**What the task asks**
Word for word, transcribe every line below.

================================

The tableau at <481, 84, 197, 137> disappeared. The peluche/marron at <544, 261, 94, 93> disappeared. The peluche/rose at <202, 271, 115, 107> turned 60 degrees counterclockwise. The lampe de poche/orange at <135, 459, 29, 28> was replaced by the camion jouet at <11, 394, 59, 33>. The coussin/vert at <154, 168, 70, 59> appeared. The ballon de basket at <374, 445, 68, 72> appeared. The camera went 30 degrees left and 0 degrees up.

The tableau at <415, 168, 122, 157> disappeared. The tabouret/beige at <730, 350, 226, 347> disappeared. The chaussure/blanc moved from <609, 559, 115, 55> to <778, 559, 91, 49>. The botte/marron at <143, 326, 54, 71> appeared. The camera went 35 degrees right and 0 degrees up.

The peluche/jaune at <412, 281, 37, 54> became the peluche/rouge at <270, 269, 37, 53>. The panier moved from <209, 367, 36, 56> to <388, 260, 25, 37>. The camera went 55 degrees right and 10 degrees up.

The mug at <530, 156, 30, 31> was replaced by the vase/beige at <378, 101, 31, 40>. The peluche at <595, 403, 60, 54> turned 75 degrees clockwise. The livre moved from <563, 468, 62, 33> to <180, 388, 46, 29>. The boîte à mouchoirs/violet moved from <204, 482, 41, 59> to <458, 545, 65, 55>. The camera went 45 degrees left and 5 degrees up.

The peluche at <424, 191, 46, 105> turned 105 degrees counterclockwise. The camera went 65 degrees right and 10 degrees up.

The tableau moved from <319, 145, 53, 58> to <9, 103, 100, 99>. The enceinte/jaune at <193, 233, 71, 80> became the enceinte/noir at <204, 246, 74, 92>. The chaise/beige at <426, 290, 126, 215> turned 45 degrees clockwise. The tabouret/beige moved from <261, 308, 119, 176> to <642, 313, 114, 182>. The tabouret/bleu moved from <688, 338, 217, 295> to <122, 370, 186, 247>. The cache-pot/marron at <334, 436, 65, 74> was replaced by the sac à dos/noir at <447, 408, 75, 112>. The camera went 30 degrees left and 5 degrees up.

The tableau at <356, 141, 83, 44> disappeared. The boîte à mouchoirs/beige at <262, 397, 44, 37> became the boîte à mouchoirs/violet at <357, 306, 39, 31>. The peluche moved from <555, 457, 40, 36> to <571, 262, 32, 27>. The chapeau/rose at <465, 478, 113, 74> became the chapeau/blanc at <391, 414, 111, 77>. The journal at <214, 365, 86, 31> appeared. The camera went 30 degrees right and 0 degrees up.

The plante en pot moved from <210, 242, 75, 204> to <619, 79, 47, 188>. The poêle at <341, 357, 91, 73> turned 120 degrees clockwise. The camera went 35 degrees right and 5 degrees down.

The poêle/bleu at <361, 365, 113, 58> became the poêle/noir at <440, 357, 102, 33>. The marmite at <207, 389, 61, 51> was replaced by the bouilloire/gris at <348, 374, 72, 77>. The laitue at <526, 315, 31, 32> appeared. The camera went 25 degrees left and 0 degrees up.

================================

**Task result**
The tableau at <481, 84, 197, 137> disappeared. The peluche/marron at <544, 261, 94, 93> disappeared. The peluche/rose at <202, 271, 115, 107> turned 60 degrees counterclockwise. The lampe de poche/orange at <135, 459, 29, 28> was replaced by the camion jouet at <11, 394, 59, 33>. The coussin/vert at <154, 168, 70, 59> appeared. The ballon de basket at <374, 445, 68, 72> appeared. The camera went 30 degrees left and 0 degrees up.

The tableau at <415, 168, 122, 157> disappeared. The tabouret/beige at <730, 350, 226, 347> disappeared. The chaussure/blanc moved from <609, 559, 115, 55> to <778, 559, 91, 49>. The botte/marron at <143, 326, 54, 71> appeared. The camera went 35 degrees right and 0 degrees up.

The peluche/jaune at <412, 281, 37, 54> became the peluche/rouge at <270, 269, 37, 53>. The panier moved from <209, 367, 36, 56> to <388, 260, 25, 37>. The camera went 55 degrees right and 10 degrees up.

The mug at <530, 156, 30, 31> was replaced by the vase/beige at <378, 101, 31, 40>. The peluche at <595, 403, 60, 54> turned 75 degrees clockwise. The livre moved from <563, 468, 62, 33> to <180, 388, 46, 29>. The boîte à mouchoirs/violet moved from <204, 482, 41, 59> to <458, 545, 65, 55>. The camera went 45 degrees left and 5 degrees up.

The peluche at <424, 191, 46, 105> turned 105 degrees counterclockwise. The camera went 65 degrees right and 10 degrees up.

The tableau moved from <319, 145, 53, 58> to <9, 103, 100, 99>. The enceinte/jaune at <193, 233, 71, 80> became the enceinte/noir at <204, 246, 74, 92>. The chaise/beige at <426, 290, 126, 215> turned 45 degrees clockwise. The tabouret/beige moved from <261, 308, 119, 176> to <642, 313, 114, 182>. The tabouret/bleu moved from <688, 338, 217, 295> to <122, 370, 186, 247>. The cache-pot/marron at <334, 436, 65, 74> was replaced by the sac à dos/noir at <447, 408, 75, 112>. The camera went 30 degrees left and 5 degrees up.

The tableau at <356, 141, 83, 44> disappeared. The boîte à mouchoirs/beige at <262, 397, 44, 37> became the boîte à mouchoirs/violet at <357, 306, 39, 31>. The peluche moved from <555, 457, 40, 36> to <571, 262, 32, 27>. The chapeau/rose at <465, 478, 113, 74> became the chapeau/blanc at <391, 414, 111, 77>. The journal at <214, 365, 86, 31> appeared. The camera went 30 degrees right and 0 degrees up.

The plante en pot moved from <210, 242, 75, 204> to <619, 79, 47, 188>. The poêle at <341, 357, 91, 73> turned 120 degrees clockwise. The camera went 35 degrees right and 5 degrees down.

The poêle/bleu at <361, 365, 113, 58> became the poêle/noir at <440, 357, 102, 33>. The marmite at <207, 389, 61, 51> was replaced by the bouilloire/gris at <348, 374, 72, 77>. The laitue at <526, 315, 31, 32> appeared. The camera went 25 degrees left and 0 degrees up.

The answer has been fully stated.